Editorial 06. Okt 2025

Hannah Arendt denken

«Als Schreiberin so stark und standfest wie ein Mann» – so hat «Aufbau»-Chefredaktor Manfred George im Herbst 1941 die damals 35-jährige Hannah Arendt charakterisiert. Der Satz würde heute einen Skandal provozieren, aber seinerzeit war die Philosophin als politische Kolumnistin beim «Aufbau» eine Ausnahme in der gesamten Medienlandschaft ihrer neuen Heimat Amerika. Ein halbes Jahrhundert nach ihrem Tod bleibt Arendt nicht allein im Gespräch – angesichts der Bedrohung freier Gesellschaften und offener Debatten gewinnt die Auseinandersetzung mit ihrem Werk, aber auch ihrer Vita als Jüdin, Denkerin und Exilantin neue Dringlichkeit.
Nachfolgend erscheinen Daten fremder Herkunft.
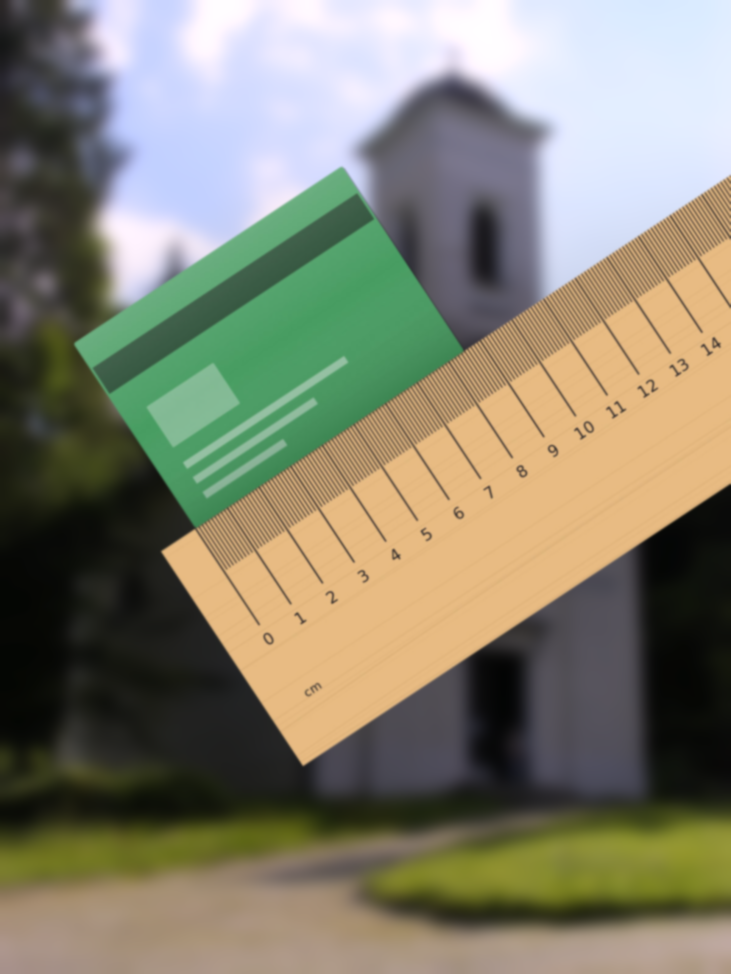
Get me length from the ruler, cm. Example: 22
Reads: 8.5
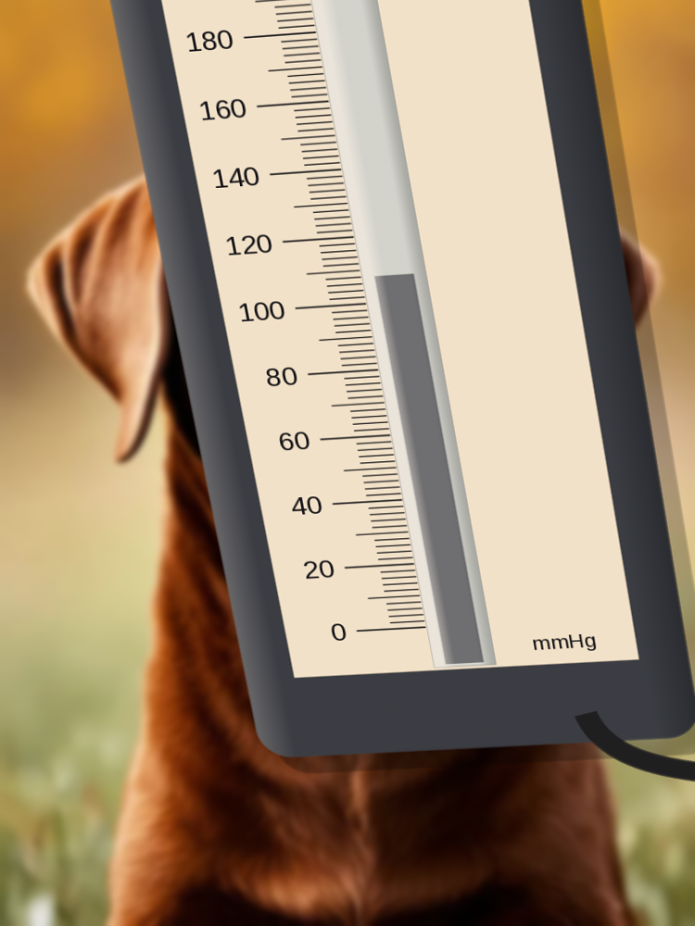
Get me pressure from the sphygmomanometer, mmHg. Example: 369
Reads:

So ist die vorliegende Ausgabe Arendt gewidmet. Wie das Gespräch von Chefredaktor Yves Kugelmann mit Daniel Cohn-Bendit und Michel Friedman zeigt, hat Arendt auch als Person eine bleibende Wirkung hinterlassen. Cohn-Bendits Eltern zählten zu ihrem Freundeskreis und er diskutiert hier auch Arendts Vermächtnis und Haltung zu Israel. Mit Roger Berkowitz entwickelt ein bekennender «Arendtianer» über die Begriffe «Kosmopolitismus» und «Tribalismus» ein für ihr Denken massgebliches Spannungsfeld. Berkowitz ist als Direktor des Hannah Arendt Center am Bard College ein namhafter Experte für die Philosophin und Politologin. Dass Arendts geistiges Vermächtnis jungen Generationen beim Umgang mit einer «harschen Welt» hilft, diskutiert Eve Campbell, die bei Berkowitz studiert hat. Ihre bleibende Inspiration für Literaten ist Thema der Kulturwissenschaftlerin Monica Strauss, während der Datenschützer Albert Fox Cahn im Gespräch mit aufbau-Redaktor Andreas Mink das Engagement Arendts für bürgerliche Freiheiten fortführt.
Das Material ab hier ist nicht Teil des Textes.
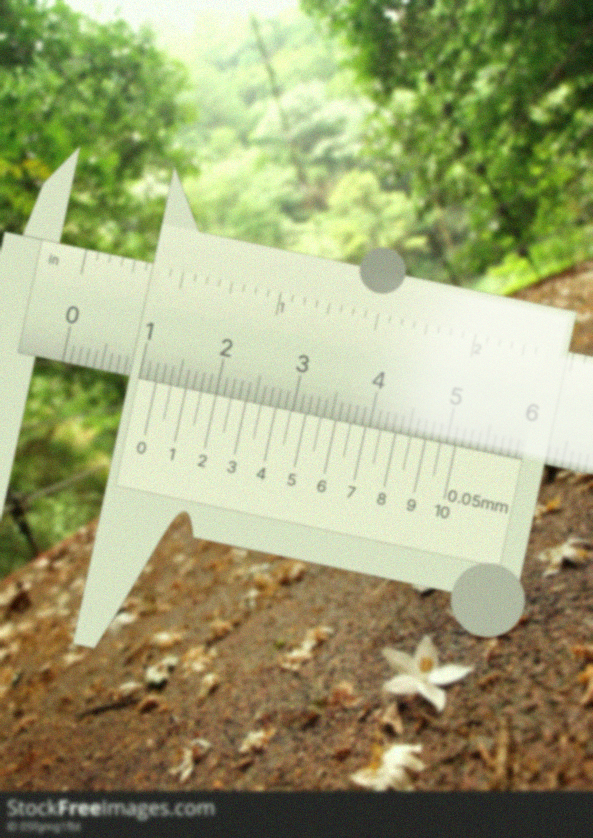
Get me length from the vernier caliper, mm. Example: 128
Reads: 12.2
Yves Kugelmann hat zudem mit dem Historiker Thomas Meyer gesprochen, der 2023 «Hannah Arendt: Die Biografie» vorgelegt hat. Dass der Titel zum Bestseller wurde, liegt nicht allein an exzellenten Rezensionen, sondern ist ein Indiz für den Rang seiner Protagonistin als «globale Ikone». Arendt ist laut Meyer «eben nicht nur Philosophin, sondern auch eine Figur, deren dramatische Biografie die Brüche und Katastrophen des 20. Jahrhunderts widerspiegelt.» Diese Vita wird nicht zuletzt in Arendts zahlreichen, leidenschaftlich gepflegten Briefwechseln greifbar, die Katja Behling darstellt. Andreas Mink und Gabriel Heim tauchen in zwei Kapitel ihrer Biografie ein – die bereits erwähnten Jahre Arendts als «Aufbau»-Kolumnistin und ihr anschliessendes Wirken als Geschäftsführerin der Jewish Cultural Reconstruction (JCR) 1949–52. Die während des Kriegs in New York gegründete Organisation agierte in der amerikanischen Besatzungszone als Treuhänderin der vom NS-Regime geraubten jüdischen Kulturgüter.
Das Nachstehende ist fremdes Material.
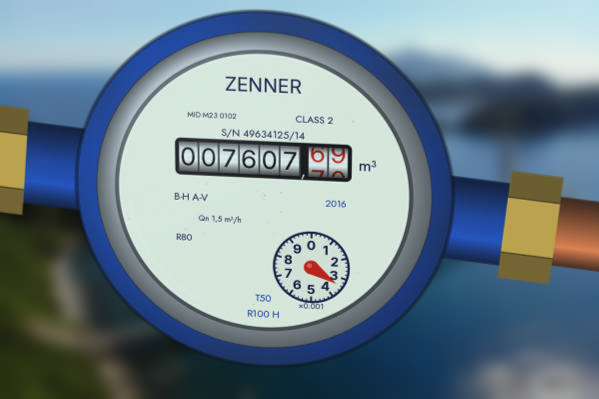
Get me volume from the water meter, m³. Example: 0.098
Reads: 7607.693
Bei ihrem «opus magnum über die Elemente und Ursprünge totaler Herrschaft» setzen sich Lutz Fiedler und Elisabeth Gallas mit der «Spannung zwischen Anspruch und Geltungsbereich der Menschenrechte auseinander». Insgesamt wird in dieser Ausgabe eine Vielseitigkeit von praktischer Arbeit für die Erhaltung jüdischer Kultur bis hin zu grundlegenden theoretischen Werken mit bleibender Wirkung wie den «Origins of Totalitarianism» evident. Diese Spannbreite hat Raphael Gross als Präsident der Stiftung Deutsches Historisches Museum 2020 mit der Ausstellung «Hannah Arendt und das 20. Jahrhundert» ausgelotet. Der Historiker greift hier unter dem Aspekt ihrer Urteilskraft auf die Vita und das Erbe der einstigen Philosophiestudentin mit Wurzeln in Königsberg zu.